One potential shortcoming of our study was that all operable, invasive breast cancer cases were included. Subgroup analyses where the assessment of proliferation may be most clinically relevant, for example, of tumours that were lymph node-negative and hormone receptor-positive were not attempted since there were fewer than 100 cases available in our series. One established cut-off for Ki67, as defined by St Gallen’s guidelines, is 14 % but this is derived from data on hormone receptor-positive patients. We applied this cut-off in our entire dataset and found the two groups of high versus low expressers had significantly different survivals (data not shown) but our series included both receptor negative and positive disease. In this setting therefore we sought to identify an optimum cut-off for a consecutive cohort of all these operable invasive breast cancers.

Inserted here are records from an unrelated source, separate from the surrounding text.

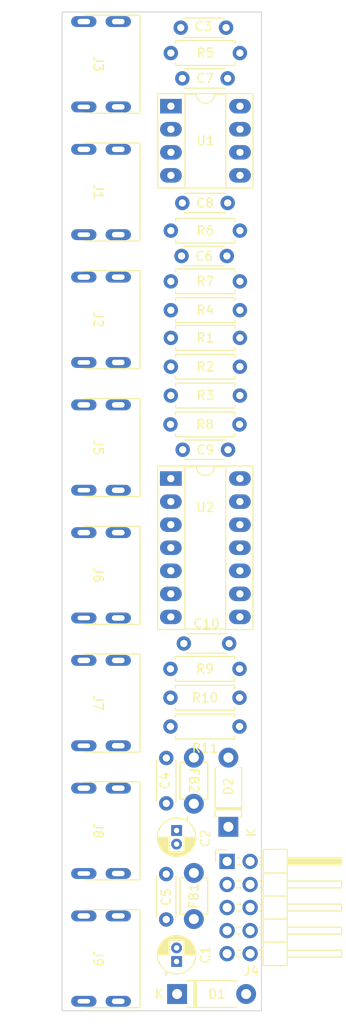
<source format=kicad_pcb>
(kicad_pcb (version 20221018) (generator pcbnew)

  (general
    (thickness 1.6)
  )

  (paper "A4")
  (title_block
    (title "moPsy mousquetaire")
    (date "2023-04-16")
    (rev "v1")
  )

  (layers
    (0 "F.Cu" signal)
    (31 "B.Cu" signal)
    (32 "B.Adhes" user "B.Adhesive")
    (33 "F.Adhes" user "F.Adhesive")
    (34 "B.Paste" user)
    (35 "F.Paste" user)
    (36 "B.SilkS" user "B.Silkscreen")
    (37 "F.SilkS" user "F.Silkscreen")
    (38 "B.Mask" user)
    (39 "F.Mask" user)
    (40 "Dwgs.User" user "User.Drawings")
    (41 "Cmts.User" user "User.Comments")
    (42 "Eco1.User" user "User.Eco1")
    (43 "Eco2.User" user "User.Eco2")
    (44 "Edge.Cuts" user)
    (45 "Margin" user)
    (46 "B.CrtYd" user "B.Courtyard")
    (47 "F.CrtYd" user "F.Courtyard")
    (48 "B.Fab" user)
    (49 "F.Fab" user)
    (50 "User.1" user)
    (51 "User.2" user)
    (52 "User.3" user)
    (53 "User.4" user)
    (54 "User.5" user)
    (55 "User.6" user)
    (56 "User.7" user)
    (57 "User.8" user)
    (58 "User.9" user)
  )

  (setup
    (pad_to_mask_clearance 0)
    (pcbplotparams
      (layerselection 0x00010fc_ffffffff)
      (plot_on_all_layers_selection 0x0000000_00000000)
      (disableapertmacros false)
      (usegerberextensions false)
      (usegerberattributes true)
      (usegerberadvancedattributes true)
      (creategerberjobfile true)
      (dashed_line_dash_ratio 12.000000)
      (dashed_line_gap_ratio 3.000000)
      (svgprecision 4)
      (plotframeref false)
      (viasonmask false)
      (mode 1)
      (useauxorigin false)
      (hpglpennumber 1)
      (hpglpenspeed 20)
      (hpglpendiameter 15.000000)
      (dxfpolygonmode true)
      (dxfimperialunits true)
      (dxfusepcbnewfont true)
      (psnegative false)
      (psa4output false)
      (plotreference true)
      (plotvalue true)
      (plotinvisibletext false)
      (sketchpadsonfab false)
      (subtractmaskfromsilk false)
      (outputformat 1)
      (mirror false)
      (drillshape 1)
      (scaleselection 1)
      (outputdirectory "")
    )
  )

  (net 0 "")
  (net 1 "GND")
  (net 2 "Net-(D2-A)")
  (net 3 "+12V")
  (net 4 "-12V")
  (net 5 "Net-(U1A--)")
  (net 6 "SUM")
  (net 7 "Net-(D1-K)")
  (net 8 "Net-(D1-A)")
  (net 9 "Net-(D2-K)")
  (net 10 "unconnected-(J1-PadS)")
  (net 11 "Net-(J1-PadT)")
  (net 12 "unconnected-(J2-PadS)")
  (net 13 "Net-(J2-PadT)")
  (net 14 "Net-(J3-PadT)")
  (net 15 "unconnected-(J5-PadTN)")
  (net 16 "Net-(J6-PadT)")
  (net 17 "Net-(J7-PadT)")
  (net 18 "unconnected-(J7-PadTN)")
  (net 19 "Net-(J8-PadT)")
  (net 20 "unconnected-(J8-PadTN)")
  (net 21 "Net-(J9-PadT)")
  (net 22 "unconnected-(J9-PadTN)")
  (net 23 "Net-(C3-Pad2)")
  (net 24 "Net-(U1B--)")
  (net 25 "Net-(R7-Pad1)")
  (net 26 "Net-(U2A-+)")
  (net 27 "Net-(U2A--)")
  (net 28 "Net-(U2B--)")
  (net 29 "Net-(U2C--)")
  (net 30 "Net-(U2D--)")

  (footprint "Resistor_THT:R_Axial_DIN0207_L6.3mm_D2.5mm_P7.62mm_Horizontal" (layer "F.Cu") (at 134.62 73.914 180))

  (footprint "moPsy:CLIFF 3.5mm S6 Mono Jack Socket" (layer "F.Cu") (at 115 148.5 -90))

  (footprint "Capacitor_THT:CP_Radial_D4.0mm_P1.50mm" (layer "F.Cu") (at 127.635 148.82 90))

  (footprint "moPsy:CLIFF 3.5mm S6 Mono Jack Socket" (layer "F.Cu") (at 115 120.3571 -90))

  (footprint "moPsy:CLIFF 3.5mm S6 Mono Jack Socket" (layer "F.Cu") (at 115 92.2143 -90))

  (footprint "Connector_PinHeader_2.54mm:PinHeader_2x05_P2.54mm_Horizontal" (layer "F.Cu") (at 133.21 137.795))

  (footprint "moPsy:CLIFF 3.5mm S6 Mono Jack Socket" (layer "F.Cu") (at 115 106.2857 -90))

  (footprint "moPsy:FBeadL4D4" (layer "F.Cu") (at 129.54 141.605 90))

  (footprint "Diode_THT:D_DO-41_SOD81_P7.62mm_Horizontal" (layer "F.Cu") (at 133.35 133.985 90))

  (footprint "Capacitor_THT:CP_Radial_D4.0mm_P1.50mm" (layer "F.Cu") (at 127.635 134.39 -90))

  (footprint "Resistor_THT:R_Axial_DIN0207_L6.3mm_D2.5mm_P7.62mm_Horizontal" (layer "F.Cu") (at 127 77.089))

  (footprint "Package_DIP:DIP-14_W7.62mm_Socket_LongPads" (layer "F.Cu") (at 127 95.631))

  (footprint "Diode_THT:D_DO-41_SOD81_P7.62mm_Horizontal" (layer "F.Cu") (at 127.69 152.4))

  (footprint "Capacitor_THT:C_Disc_D4.3mm_W1.9mm_P5.00mm" (layer "F.Cu") (at 126.5 126.405 -90))

  (footprint "Capacitor_THT:C_Disc_D4.3mm_W1.9mm_P5.00mm" (layer "F.Cu") (at 133.27 65.278 180))

  (footprint "Capacitor_THT:C_Disc_D4.3mm_W1.9mm_P5.00mm" (layer "F.Cu") (at 128.437 113.797))

  (footprint "moPsy:CLIFF 3.5mm S6 Mono Jack Socket" (layer "F.Cu") (at 115 50 -90))

  (footprint "Resistor_THT:R_Axial_DIN0207_L6.3mm_D2.5mm_P7.62mm_Horizontal" (layer "F.Cu") (at 134.58 119.766 180))

  (footprint "moPsy:FBeadL4D4" (layer "F.Cu") (at 129.54 128.905 -90))

  (footprint "moPsy:CLIFF 3.5mm S6 Mono Jack Socket" (layer "F.Cu") (at 115 64.0714 -90))

  (footprint "Resistor_THT:R_Axial_DIN0207_L6.3mm_D2.5mm_P7.62mm_Horizontal" (layer "F.Cu") (at 126.96 89.667))

  (footprint "Resistor_THT:R_Axial_DIN0207_L6.3mm_D2.5mm_P7.62mm_Horizontal" (layer "F.Cu") (at 134.62 68.326 180))

  (footprint "Capacitor_THT:C_Disc_D4.3mm_W1.9mm_P5.00mm" (layer "F.Cu") (at 128.31 92.456))

  (footprint "Package_DIP:DIP-8_W7.62mm_Socket_LongPads" (layer "F.Cu") (at 127.01 54.62))

  (footprint "moPsy:CLIFF 3.5mm S6 Mono Jack Socket" (layer "F.Cu") (at 115 134.4286 -90))

  (footprint "Resistor_THT:R_Axial_DIN0207_L6.3mm_D2.5mm_P7.62mm_Horizontal" (layer "F.Cu") (at 127 83.312))

  (footprint "Capacitor_THT:C_Disc_D4.3mm_W1.9mm_P5.00mm" (layer "F.Cu") (at 133.183 71.12 180))

  (footprint "Capacitor_THT:C_Disc_D4.3mm_W1.9mm_P5.00mm" (layer "F.Cu") (at 133.096 45.974 180))

  (footprint "moPsy:CLIFF 3.5mm S6 Mono Jack Socket" (layer "F.Cu") (at 115 78.1429 -90))

  (footprint "Capacitor_THT:C_Disc_D4.3mm_W1.9mm_P5.00mm" (layer "F.Cu") (at 126.492 144.192 90))

  (footprint "Resistor_THT:R_Axial_DIN0207_L6.3mm_D2.5mm_P7.62mm_Horizontal" (layer "F.Cu") (at 127 80.137))

  (footprint "Resistor_THT:R_Axial_DIN0207_L6.3mm_D2.5mm_P7.62mm_Horizontal" (layer "F.Cu") (at 134.62 48.768 180))

  (footprint "Capacitor_THT:C_Disc_D4.3mm_W1.9mm_P5.00mm" (layer "F.Cu") (at 133.27 51.562 180))

  (footprint "Resistor_THT:R_Axial_DIN0207_L6.3mm_D2.5mm_P7.62mm_Horizontal" (layer "F.Cu") (at 127 86.487))

  (footprint "Resistor_THT:R_Axial_DIN0207_L6.3mm_D2.5mm_P7.62mm_Horizontal" (layer "F.Cu") (at 134.58 122.941 180))

  (footprint "Resistor_THT:R_Axial_DIN0207_L6.3mm_D2.5mm_P7.62mm_Horizontal" (layer "F.Cu") (at 134.58 116.591 180))

  (gr_line (start 115 154.25) (end 137 154.25)
    (stroke (width 0.1) (type default)) (layer "Edge.Cuts") (tstamp 56fc140f-bb77-4f52-98d9-7c96ca1687eb))
  (gr_line (start 137 44.25) (end 115 44.25)
    (stroke (width 0.1) (type default)) (layer "Edge.Cuts") (tstamp 63a52ab5-abc2-4984-ae9c-d7c859de0cf2))
  (gr_line (start 115 44.25) (end 115 154.25)
    (stroke (width 0.1) (type default)) (layer "Edge.Cuts") (tstamp 8ac96556-8948-4b9d-9113-17f9bfd00a34))
  (gr_line (start 137 154.25) (end 137 44.25)
    (stroke (width 0.1) (type default)) (layer "Edge.Cuts") (tstamp cd1bad31-7997-4fce-9470-50f663e578c8))

)

</source>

Although MCM2 appeared to be more strongly associated with BCSS in a univariable analysis than Ki67, none of the three proliferation biomarkers were independent predictors of survival in a multivariable analysis of the whole cohort or of the ER positive sub-population. Lymph node positivity in this series was the most important prognosticator. The greatest utility of assessing proliferation markers may be limited to good prognosis, receptor-positive sub-populations of patients and the clinical utility to select those who are likely to benefit from adjuvant chemotherapy. Of note, different cut-offs may need to be applied to differing sub-types of invasive breast carcinomas to maximise the clinical benefit of determination of proliferation marker expression, which is unlikely to be a ‘one size fits all’. However, there were insufficient patients in this good prognosis sub-group for such an approach to be confirmed in the present study.

Inter-observer variation is another critical issue with immunohistochemistry although most studies have shown a good concordance rate. We did not assess inter-observer variation in our study, although there was a general agreement regarding the score amongst the authors. Rather, we focussed on assessing the concordance between scoring by conventional microscopy and by the digital images from the same sections. In the routine setting, inter-observer variation is a potential issue in IHC analyses. Digital imaging with automated scoring may be able to reduce the variability of scoring of IHC. Further research and development into such systems is urgently required.

Conclusions

We have shown that digital microscopy images can be used as a high-throughput technique for assessing the immunohistochemical expression of proliferation markers in early invasive breast cancer with results that are comparable to those from light microscopy-based scoring. We used MCM2, Ki67 and Geminin, and found MCM2 to be the most sensitive marker of proliferation and prognosis among the three. Despite not finding these three markers to be independently prognostic of BCSS as evinced by our multivariable analysis, digital microscopy-based assessment of these and others may yet find utility in particular subgroups of breast cancer patients, for example in lymph node-negative, hormone receptor-positive patients, which have generally better prognoses. Future studies using immunohistochemistry should be directed towards utility of Ki67 and MCM2 in choosing the appropriate adjuvant therapy in early breast cancer cases.